§ Exercise directions:
Please write out the listing exactly, with nothing altered.

§ Dataset records:

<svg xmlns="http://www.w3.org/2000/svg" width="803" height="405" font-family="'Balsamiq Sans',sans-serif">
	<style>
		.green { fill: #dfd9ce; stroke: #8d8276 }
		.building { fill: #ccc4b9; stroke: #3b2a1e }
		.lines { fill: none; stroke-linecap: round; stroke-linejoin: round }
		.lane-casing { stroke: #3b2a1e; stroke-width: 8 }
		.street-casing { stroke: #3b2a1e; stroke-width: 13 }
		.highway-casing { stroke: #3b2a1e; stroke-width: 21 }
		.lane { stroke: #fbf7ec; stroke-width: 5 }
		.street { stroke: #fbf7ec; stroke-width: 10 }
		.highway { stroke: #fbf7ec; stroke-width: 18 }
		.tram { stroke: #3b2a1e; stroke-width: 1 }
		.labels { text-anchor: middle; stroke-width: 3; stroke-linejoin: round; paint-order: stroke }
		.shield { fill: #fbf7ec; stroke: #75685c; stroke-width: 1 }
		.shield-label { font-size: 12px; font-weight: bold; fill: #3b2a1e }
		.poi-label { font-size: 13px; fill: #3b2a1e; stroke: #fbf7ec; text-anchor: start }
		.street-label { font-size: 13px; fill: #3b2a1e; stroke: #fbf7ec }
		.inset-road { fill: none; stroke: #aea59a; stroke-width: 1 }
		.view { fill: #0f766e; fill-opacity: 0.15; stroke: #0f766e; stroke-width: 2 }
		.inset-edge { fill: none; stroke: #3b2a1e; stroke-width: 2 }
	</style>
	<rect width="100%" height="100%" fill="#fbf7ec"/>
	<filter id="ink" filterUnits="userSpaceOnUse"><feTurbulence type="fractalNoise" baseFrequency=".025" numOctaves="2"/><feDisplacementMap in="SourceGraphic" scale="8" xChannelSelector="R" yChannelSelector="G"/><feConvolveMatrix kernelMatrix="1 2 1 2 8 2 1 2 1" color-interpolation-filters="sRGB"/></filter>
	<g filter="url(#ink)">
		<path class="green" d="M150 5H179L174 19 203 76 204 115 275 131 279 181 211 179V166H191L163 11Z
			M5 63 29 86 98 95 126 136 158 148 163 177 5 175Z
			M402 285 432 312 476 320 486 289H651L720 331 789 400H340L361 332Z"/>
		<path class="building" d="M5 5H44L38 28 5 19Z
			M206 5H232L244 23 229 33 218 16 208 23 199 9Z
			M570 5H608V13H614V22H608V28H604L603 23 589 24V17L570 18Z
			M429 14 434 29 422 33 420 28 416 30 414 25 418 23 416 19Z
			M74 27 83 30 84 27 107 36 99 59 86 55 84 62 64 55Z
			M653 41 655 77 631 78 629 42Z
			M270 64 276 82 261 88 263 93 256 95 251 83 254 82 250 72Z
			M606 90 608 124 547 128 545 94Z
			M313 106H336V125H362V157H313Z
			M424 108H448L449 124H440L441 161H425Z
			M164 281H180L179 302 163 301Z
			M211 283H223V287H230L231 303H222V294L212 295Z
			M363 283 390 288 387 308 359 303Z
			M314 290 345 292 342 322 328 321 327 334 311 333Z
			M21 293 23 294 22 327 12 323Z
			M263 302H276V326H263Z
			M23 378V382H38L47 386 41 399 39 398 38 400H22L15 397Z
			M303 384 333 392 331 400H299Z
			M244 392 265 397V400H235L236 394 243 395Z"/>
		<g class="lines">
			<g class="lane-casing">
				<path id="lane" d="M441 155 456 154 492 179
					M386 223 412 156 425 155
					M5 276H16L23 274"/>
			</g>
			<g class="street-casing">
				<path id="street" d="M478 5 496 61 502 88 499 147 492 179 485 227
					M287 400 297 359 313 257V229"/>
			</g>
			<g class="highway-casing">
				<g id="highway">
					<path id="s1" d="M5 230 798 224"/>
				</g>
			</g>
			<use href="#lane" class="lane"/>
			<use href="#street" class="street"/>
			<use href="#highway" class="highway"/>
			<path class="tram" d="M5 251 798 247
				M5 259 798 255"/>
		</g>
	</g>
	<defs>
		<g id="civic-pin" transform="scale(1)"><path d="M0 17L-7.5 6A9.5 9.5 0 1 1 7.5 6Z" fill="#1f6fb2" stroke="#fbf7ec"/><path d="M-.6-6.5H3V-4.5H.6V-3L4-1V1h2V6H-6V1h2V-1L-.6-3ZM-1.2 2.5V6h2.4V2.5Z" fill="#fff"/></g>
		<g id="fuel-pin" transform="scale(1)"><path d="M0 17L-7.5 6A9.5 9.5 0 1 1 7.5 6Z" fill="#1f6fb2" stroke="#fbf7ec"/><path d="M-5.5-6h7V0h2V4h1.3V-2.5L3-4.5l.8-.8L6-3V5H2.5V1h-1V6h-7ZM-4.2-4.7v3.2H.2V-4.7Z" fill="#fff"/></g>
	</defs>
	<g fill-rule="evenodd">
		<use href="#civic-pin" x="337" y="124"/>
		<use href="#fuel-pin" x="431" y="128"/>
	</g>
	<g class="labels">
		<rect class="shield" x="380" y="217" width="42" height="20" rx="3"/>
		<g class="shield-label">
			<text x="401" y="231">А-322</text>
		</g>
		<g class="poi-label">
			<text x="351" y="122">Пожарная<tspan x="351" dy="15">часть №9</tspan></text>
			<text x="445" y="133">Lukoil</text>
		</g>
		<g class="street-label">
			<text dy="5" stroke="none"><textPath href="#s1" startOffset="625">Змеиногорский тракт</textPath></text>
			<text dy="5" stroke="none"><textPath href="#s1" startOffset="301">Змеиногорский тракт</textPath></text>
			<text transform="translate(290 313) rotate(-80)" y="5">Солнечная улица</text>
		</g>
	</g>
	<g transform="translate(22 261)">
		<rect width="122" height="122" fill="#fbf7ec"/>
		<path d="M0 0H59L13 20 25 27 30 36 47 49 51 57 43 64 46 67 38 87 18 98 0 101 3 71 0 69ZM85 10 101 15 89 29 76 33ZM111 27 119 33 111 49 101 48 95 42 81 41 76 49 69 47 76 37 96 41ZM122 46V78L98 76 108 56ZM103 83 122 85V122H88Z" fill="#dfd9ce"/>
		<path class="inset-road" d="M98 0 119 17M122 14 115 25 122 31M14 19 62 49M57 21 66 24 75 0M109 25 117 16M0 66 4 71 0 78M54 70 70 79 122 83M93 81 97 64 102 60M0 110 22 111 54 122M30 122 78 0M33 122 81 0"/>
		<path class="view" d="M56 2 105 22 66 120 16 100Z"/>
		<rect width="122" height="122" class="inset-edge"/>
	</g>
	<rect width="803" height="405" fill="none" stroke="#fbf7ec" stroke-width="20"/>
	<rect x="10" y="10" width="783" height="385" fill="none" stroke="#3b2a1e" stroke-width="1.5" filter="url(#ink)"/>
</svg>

§ Completed task:
<svg xmlns="http://www.w3.org/2000/svg" width="803" height="405" font-family="'Balsamiq Sans',sans-serif">
	<style>
		.green { fill: #dfd9ce; stroke: #8d8276 }
		.building { fill: #ccc4b9; stroke: #3b2a1e }
		.lines { fill: none; stroke-linecap: round; stroke-linejoin: round }
		.lane-casing { stroke: #3b2a1e; stroke-width: 8 }
		.street-casing { stroke: #3b2a1e; stroke-width: 13 }
		.highway-casing { stroke: #3b2a1e; stroke-width: 21 }
		.lane { stroke: #fbf7ec; stroke-width: 5 }
		.street { stroke: #fbf7ec; stroke-width: 10 }
		.highway { stroke: #fbf7ec; stroke-width: 18 }
		.tram { stroke: #3b2a1e; stroke-width: 1 }
		.labels { text-anchor: middle; stroke-width: 3; stroke-linejoin: round; paint-order: stroke }
		.shield { fill: #fbf7ec; stroke: #75685c; stroke-width: 1 }
		.shield-label { font-size: 12px; font-weight: bold; fill: #3b2a1e }
		.poi-label { font-size: 13px; fill: #3b2a1e; stroke: #fbf7ec; text-anchor: start }
		.street-label { font-size: 13px; fill: #3b2a1e; stroke: #fbf7ec }
		.inset-road { fill: none; stroke: #aea59a; stroke-width: 1 }
		.view { fill: #0f766e; fill-opacity: 0.15; stroke: #0f766e; stroke-width: 2 }
		.inset-edge { fill: none; stroke: #3b2a1e; stroke-width: 2 }
	</style>
	<rect width="100%" height="100%" fill="#fbf7ec"/>
	<filter id="ink" filterUnits="userSpaceOnUse"><feTurbulence type="fractalNoise" baseFrequency=".025" numOctaves="2"/><feDisplacementMap in="SourceGraphic" scale="8" xChannelSelector="R" yChannelSelector="G"/><feConvolveMatrix kernelMatrix="1 2 1 2 8 2 1 2 1" color-interpolation-filters="sRGB"/></filter>
	<g filter="url(#ink)">
		<path class="green" d="M150 5H179L174 19 203 76 204 115 275 131 279 181 211 179V166H191L163 11Z
			M5 63 29 86 98 95 126 136 158 148 163 177 5 175Z
			M402 285 432 312 476 320 486 289H651L720 331 789 400H340L361 332Z"/>
		<path class="building" d="M5 5H44L38 28 5 19Z
			M206 5H232L244 23 229 33 218 16 208 23 199 9Z
			M570 5H608V13H614V22H608V28H604L603 23 589 24V17L570 18Z
			M429 14 434 29 422 33 420 28 416 30 414 25 418 23 416 19Z
			M74 27 83 30 84 27 107 36 99 59 86 55 84 62 64 55Z
			M653 41 655 77 631 78 629 42Z
			M270 64 276 82 261 88 263 93 256 95 251 83 254 82 250 72Z
			M606 90 608 124 547 128 545 94Z
			M313 106H336V125H362V157H313Z
			M424 108H448L449 124H440L441 161H425Z
			M164 281H180L179 302 163 301Z
			M211 283H223V287H230L231 303H222V294L212 295Z
			M363 283 390 288 387 308 359 303Z
			M314 290 345 292 342 322 328 321 327 334 311 333Z
			M21 293 23 294 22 327 12 323Z
			M263 302H276V326H263Z
			M23 378V382H38L47 386 41 399 39 398 38 400H22L15 397Z
			M303 384 333 392 331 400H299Z
			M244 392 265 397V400H235L236 394 243 395Z"/>
		<g class="lines">
			<g class="lane-casing">
				<path id="lane" d="M441 155 456 154 492 179
					M386 223 412 156 425 155
					M5 276H16L23 274"/>
			</g>
			<g class="street-casing">
				<path id="street" d="M478 5 496 61 502 88 499 147 492 179 485 227
					M287 400 297 359 313 257V229"/>
			</g>
			<g class="highway-casing">
				<g id="highway">
					<path id="s1" d="M5 230 798 224"/>
				</g>
			</g>
			<use href="#lane" class="lane"/>
			<use href="#street" class="street"/>
			<use href="#highway" class="highway"/>
			<path class="tram" d="M5 251 798 247
				M5 259 798 255"/>
		</g>
	</g>
	<defs>
		<g id="civic-pin" transform="scale(1)"><path d="M0 17L-7.5 6A9.5 9.5 0 1 1 7.5 6Z" fill="#1f6fb2" stroke="#fbf7ec"/><path d="M-.6-6.5H3V-4.5H.6V-3L4-1V1h2V6H-6V1h2V-1L-.6-3ZM-1.2 2.5V6h2.4V2.5Z" fill="#fff"/></g>
		<g id="fuel-pin" transform="scale(1)"><path d="M0 17L-7.5 6A9.5 9.5 0 1 1 7.5 6Z" fill="#1f6fb2" stroke="#fbf7ec"/><path d="M-5.5-6h7V0h2V4h1.3V-2.5L3-4.5l.8-.8L6-3V5H2.5V1h-1V6h-7ZM-4.2-4.7v3.2H.2V-4.7Z" fill="#fff"/></g>
	</defs>
	<g fill-rule="evenodd">
		<use href="#civic-pin" x="337" y="124"/>
		<use href="#fuel-pin" x="431" y="128"/>
	</g>
	<g class="labels">
		<rect class="shield" x="380" y="217" width="42" height="20" rx="3"/>
		<g class="shield-label">
			<text x="401" y="231">А-322</text>
		</g>
		<g class="poi-label">
			<text x="351" y="122">Пожарная<tspan x="351" dy="15">часть №9</tspan></text>
			<text x="445" y="133">Lukoil</text>
		</g>
		<g class="street-label">
			<text dy="5" stroke="none"><textPath href="#s1" startOffset="625">Змеиногорский тракт</textPath></text>
			<text dy="5" stroke="none"><textPath href="#s1" startOffset="301">Змеиногорский тракт</textPath></text>
			<text transform="translate(290 313) rotate(-80)" y="5">Солнечная улица</text>
		</g>
	</g>
	<g transform="translate(22 261)">
		<rect width="122" height="122" fill="#fbf7ec"/>
		<path d="M0 0H59L13 20 25 27 30 36 47 49 51 57 43 64 46 67 38 87 18 98 0 101 3 71 0 69ZM85 10 101 15 89 29 76 33ZM111 27 119 33 111 49 101 48 95 42 81 41 76 49 69 47 76 37 96 41ZM122 46V78L98 76 108 56ZM103 83 122 85V122H88Z" fill="#dfd9ce"/>
		<path class="inset-road" d="M98 0 119 17M122 14 115 25 122 31M14 19 62 49M57 21 66 24 75 0M109 25 117 16M0 66 4 71 0 78M54 70 70 79 122 83M93 81 97 64 102 60M0 110 22 111 54 122M30 122 78 0M33 122 81 0"/>
		<path class="view" d="M56 2 105 22 66 120 16 100Z"/>
		<rect width="122" height="122" class="inset-edge"/>
	</g>
	<rect width="803" height="405" fill="none" stroke="#fbf7ec" stroke-width="20"/>
	<rect x="10" y="10" width="783" height="385" fill="none" stroke="#3b2a1e" stroke-width="1.5" filter="url(#ink)"/>
</svg>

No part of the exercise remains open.